▸ Listed records:
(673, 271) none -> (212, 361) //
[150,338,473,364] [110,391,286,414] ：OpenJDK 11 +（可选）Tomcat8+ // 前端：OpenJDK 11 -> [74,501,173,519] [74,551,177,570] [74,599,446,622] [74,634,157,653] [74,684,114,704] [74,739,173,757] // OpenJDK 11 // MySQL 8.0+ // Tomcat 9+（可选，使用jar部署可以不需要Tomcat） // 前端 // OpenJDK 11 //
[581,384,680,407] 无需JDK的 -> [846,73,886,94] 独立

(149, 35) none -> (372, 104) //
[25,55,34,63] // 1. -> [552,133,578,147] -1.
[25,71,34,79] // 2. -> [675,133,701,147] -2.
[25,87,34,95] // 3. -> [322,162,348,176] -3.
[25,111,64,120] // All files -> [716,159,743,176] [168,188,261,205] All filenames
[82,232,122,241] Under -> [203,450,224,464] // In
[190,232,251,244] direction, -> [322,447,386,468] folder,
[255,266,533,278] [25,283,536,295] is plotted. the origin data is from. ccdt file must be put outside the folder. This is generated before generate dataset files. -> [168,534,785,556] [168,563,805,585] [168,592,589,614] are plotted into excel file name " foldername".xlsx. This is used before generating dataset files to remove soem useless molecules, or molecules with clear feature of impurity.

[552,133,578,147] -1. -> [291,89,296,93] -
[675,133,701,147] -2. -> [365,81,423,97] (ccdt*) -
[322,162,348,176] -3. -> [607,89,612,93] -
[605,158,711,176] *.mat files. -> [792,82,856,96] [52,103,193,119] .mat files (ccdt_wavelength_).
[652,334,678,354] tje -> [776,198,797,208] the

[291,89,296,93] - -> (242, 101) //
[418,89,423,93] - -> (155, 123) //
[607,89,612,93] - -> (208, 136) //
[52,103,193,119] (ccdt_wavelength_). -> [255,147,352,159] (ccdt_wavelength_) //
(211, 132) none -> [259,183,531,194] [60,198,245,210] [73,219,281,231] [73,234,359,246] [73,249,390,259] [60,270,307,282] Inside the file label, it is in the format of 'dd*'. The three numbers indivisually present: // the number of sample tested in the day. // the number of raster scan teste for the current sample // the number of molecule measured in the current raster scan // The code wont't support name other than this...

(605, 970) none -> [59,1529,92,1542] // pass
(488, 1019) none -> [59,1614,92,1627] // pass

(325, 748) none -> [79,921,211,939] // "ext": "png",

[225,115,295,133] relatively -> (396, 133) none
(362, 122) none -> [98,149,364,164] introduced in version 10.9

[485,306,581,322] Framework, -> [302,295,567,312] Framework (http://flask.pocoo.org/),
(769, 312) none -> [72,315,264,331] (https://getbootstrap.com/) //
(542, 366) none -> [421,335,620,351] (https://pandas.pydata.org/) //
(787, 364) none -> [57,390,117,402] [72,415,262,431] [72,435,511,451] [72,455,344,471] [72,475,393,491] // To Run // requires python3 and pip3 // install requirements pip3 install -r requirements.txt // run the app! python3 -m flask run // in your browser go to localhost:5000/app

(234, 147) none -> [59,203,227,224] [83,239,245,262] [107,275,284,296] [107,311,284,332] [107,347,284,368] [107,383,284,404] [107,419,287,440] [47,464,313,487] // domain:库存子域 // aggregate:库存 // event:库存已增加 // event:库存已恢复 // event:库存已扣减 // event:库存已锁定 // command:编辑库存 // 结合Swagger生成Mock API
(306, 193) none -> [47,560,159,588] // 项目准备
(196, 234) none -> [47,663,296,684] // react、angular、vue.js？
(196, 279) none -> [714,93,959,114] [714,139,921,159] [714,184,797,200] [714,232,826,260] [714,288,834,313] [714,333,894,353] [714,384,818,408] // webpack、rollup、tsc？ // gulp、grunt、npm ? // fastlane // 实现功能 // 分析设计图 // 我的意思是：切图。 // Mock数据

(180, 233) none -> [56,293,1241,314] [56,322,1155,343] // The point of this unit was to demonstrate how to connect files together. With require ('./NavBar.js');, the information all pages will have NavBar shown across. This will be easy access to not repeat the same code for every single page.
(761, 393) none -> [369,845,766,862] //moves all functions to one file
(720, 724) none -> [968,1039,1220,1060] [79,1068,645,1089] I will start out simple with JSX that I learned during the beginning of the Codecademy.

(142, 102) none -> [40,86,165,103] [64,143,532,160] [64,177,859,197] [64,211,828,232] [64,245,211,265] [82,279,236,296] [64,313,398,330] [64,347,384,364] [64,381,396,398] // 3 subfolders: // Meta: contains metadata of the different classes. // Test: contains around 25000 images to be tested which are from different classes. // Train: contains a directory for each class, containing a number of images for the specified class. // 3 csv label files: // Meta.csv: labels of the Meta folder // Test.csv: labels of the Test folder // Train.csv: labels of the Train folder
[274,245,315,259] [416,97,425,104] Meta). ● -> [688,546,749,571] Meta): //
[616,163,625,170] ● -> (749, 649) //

▸ Work required: In the listing above, locate the line containing "(196, 234) none" and the line containing "(196, 279) none", then transcribe both and every line between them verbatim.

▸ Solution:
(196, 234) none -> [47,663,296,684] // react、angular、vue.js？
(196, 279) none -> [714,93,959,114] [714,139,921,159] [714,184,797,200] [714,232,826,260] [714,288,834,313] [714,333,894,353] [714,384,818,408] // webpack、rollup、tsc？ // gulp、grunt、npm ? // fastlane // 实现功能 // 分析设计图 // 我的意思是：切图。 // Mock数据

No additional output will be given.